Development Update - 05/16/2012

[Mycal]

I've started typing this up about 8 different times and each time, either didn't finish it or started rambling. So I'm going to start over and keep it short and sweet.

I've got about 10 days to decide the direction I want to go with Odyssey. I've been working on an ASP version of the website which will make server/client->website interaction so much simpler and is much easier to work with than PHP. However, since I am an ASP newbie, it's taking me a lot longer to get anything off the ground. If I can get basic website accounts working fine then I can move onto client/server secure authentication. If I can get this done in a few days, then all of my websites may move to a new server that is windows based. If I can't, I will have to scrap what I've done and write it in PHP, which is feasible, but takes longer due to the nature of PHP. Alternatively, if I can find a cheap enough host, or make proper use of my Azure hosting that I have for free, I'll just move servers for Odyssey and leave everything else here at Bluehost.

Either way, I need to make a decision fast since my hosting is about to expire here with Bluehost.

Anyway, that's what is currently going on and I'll make sure to post updates whenever I get something working on that end. I have a lot of things relating to server conversion swirling around in my head that's troubling me, so I'm probably going to have to sit down and just hammer those out to figure out all use case scenarios.

 

[Mycal]

I think I have worked through all issues with converting a server's players. Since we are using master accounts instead of local accounts with the new version of Odyssey, there were some issues I saw with the players. I'll talk a little about them below.

Base use case scenario:
A server owner (SO) runs 3 different servers. Each server has about 100 maps, 10 scripts, 2 gods, and 10+ players.

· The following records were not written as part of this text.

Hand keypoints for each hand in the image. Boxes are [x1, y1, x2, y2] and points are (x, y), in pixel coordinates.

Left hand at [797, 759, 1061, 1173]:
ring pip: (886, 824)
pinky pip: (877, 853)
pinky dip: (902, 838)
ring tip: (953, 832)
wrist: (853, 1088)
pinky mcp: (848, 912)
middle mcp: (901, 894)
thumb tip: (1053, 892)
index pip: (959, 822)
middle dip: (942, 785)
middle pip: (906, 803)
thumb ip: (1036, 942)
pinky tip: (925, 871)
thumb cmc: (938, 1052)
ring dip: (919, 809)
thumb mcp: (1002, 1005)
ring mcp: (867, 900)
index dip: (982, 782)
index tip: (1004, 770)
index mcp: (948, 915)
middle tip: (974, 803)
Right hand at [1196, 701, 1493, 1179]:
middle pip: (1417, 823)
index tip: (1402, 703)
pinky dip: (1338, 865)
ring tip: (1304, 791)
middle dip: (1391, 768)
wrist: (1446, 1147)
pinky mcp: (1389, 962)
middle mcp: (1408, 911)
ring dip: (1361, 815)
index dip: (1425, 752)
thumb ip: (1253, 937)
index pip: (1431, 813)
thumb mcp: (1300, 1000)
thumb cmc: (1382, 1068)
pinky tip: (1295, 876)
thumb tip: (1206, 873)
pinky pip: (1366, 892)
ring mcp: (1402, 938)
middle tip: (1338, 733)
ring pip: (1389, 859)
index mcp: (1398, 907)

In Odyssey, each player has a username/password combination. This is the only unique determining factor in identifying a player to a server. In order to convert a player we need to create a globally unique identifier (GUID) for the player and send this GUID, User, and Encrypted Password to our webserver. The webserver then does a few things. It converts this encrypted password into a more secure/non-reversible format and saves this information into a temporary converted players table. Once in the temporary database, it will attempt to match the exact username and password to the real players table.

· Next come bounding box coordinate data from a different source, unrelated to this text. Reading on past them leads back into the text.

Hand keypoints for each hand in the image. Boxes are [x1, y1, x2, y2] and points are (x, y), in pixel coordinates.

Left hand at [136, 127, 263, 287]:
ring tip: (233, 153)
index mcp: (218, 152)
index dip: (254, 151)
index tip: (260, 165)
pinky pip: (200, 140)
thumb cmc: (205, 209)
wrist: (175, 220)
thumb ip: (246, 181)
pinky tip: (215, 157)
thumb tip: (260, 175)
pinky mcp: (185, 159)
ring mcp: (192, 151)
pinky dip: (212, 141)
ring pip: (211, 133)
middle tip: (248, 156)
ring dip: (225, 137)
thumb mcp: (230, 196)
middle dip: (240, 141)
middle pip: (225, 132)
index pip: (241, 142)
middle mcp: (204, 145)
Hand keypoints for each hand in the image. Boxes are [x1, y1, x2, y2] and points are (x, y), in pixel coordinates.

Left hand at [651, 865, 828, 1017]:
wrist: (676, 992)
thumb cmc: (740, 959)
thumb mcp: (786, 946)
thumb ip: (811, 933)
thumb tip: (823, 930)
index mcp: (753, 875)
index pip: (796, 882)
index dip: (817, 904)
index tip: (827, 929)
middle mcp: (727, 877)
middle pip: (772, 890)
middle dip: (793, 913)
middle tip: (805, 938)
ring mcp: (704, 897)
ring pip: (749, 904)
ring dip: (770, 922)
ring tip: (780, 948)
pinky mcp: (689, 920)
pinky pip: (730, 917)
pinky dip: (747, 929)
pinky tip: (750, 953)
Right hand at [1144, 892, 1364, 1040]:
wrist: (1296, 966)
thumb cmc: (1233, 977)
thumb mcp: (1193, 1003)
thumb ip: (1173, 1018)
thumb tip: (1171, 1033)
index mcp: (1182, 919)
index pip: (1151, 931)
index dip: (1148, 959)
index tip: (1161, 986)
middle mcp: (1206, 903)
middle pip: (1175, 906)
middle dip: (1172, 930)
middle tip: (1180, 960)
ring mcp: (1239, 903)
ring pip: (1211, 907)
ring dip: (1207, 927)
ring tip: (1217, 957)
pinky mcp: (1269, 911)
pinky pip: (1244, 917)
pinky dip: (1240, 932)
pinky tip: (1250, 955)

If the entry exists, it will take the real GUID and pass this back to the converting server which will store only this ID as the player identifier in the player's table.
If it does not exist, it will do nothing and the server will then store the the temporary GUID as the player identifier.

These are the two easy scenarios for conversion. However, if the username matches but the password does not, it becomes tricky and this is the scenario I have been most concerned about.

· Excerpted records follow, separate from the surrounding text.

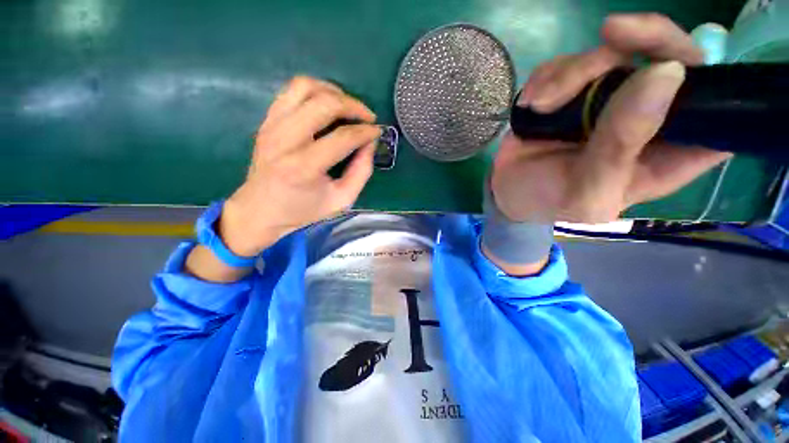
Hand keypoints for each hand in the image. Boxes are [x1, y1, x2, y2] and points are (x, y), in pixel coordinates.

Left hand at [220, 76, 380, 256]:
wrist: (261, 210)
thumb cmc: (303, 211)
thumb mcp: (341, 200)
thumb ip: (361, 172)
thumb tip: (370, 144)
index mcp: (303, 167)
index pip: (342, 137)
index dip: (365, 132)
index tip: (377, 132)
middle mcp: (284, 140)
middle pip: (324, 104)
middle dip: (353, 105)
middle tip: (367, 117)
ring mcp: (271, 126)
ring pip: (304, 87)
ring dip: (333, 91)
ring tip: (348, 106)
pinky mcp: (267, 121)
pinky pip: (291, 91)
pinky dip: (314, 91)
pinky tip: (327, 104)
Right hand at [491, 13, 731, 223]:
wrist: (506, 190)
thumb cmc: (547, 201)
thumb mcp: (584, 190)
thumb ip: (621, 145)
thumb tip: (664, 73)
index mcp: (665, 153)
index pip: (718, 112)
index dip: (715, 84)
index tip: (679, 67)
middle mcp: (646, 118)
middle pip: (672, 58)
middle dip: (645, 40)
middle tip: (611, 33)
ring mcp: (608, 99)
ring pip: (614, 51)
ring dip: (573, 71)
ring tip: (540, 104)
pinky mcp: (573, 91)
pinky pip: (571, 61)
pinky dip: (548, 75)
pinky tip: (532, 102)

Let us say that each of these three servers in the base case all have a player named BigRed. Each BigRed also has a unique password. Odyssey does store half of a player's IP address, so we can do something like match the IP address to the stored IP address and if they are the same, store every password and after the player logs into the website the first time, store the password they used as the real password. However, we are still left with the scenario that they are in fact different players altogether. In this case, the webserver should probably then make a new entry for each of the players into the database, each with uniqueIDs and give each one a temporary username and force the player to choose a new name when they login for the first time. Finally, this presents one more issue. Suppose, that all 3 of those BigReds really were the same player, but he used different passwords on each server and had a dynamic IP.

In this scenario, we generate an unique identifier for that user's machine, meaning no matter what, if we generate this identifier on this machine, it will always be the same. We send this off with their login request and store this identifier along with their IP address in a link table. This gives us a little extra information about a player. Now say the first of those BigRed accounts logged in. We do not force this player to change his name, since going by normal naming rules, he was the first one to "register" and claims the name. Now assume some time after, he attempts to log into server 2. When the login request with his machine uniqueID is sent, we match it to the link tables. Since the player originates from the same machine, we grant this player access. If he didn't match, we would then enforce the name change rule.

I believe that covers all scenarios and allows full conversion of all player information. Hopefully this is true, because now I can make some real progress on this instead of constantly changing my mind since I didn't think about this or that.

In other news, I think I will stay where I am at webhosting wise for another year. Odyssey will move to a separate host in order to stay an ASP application. Over the years, I've come to despise PHP and I truly wish to stay away from it if possible. It is the absolute worse programming language known to man in my mind now.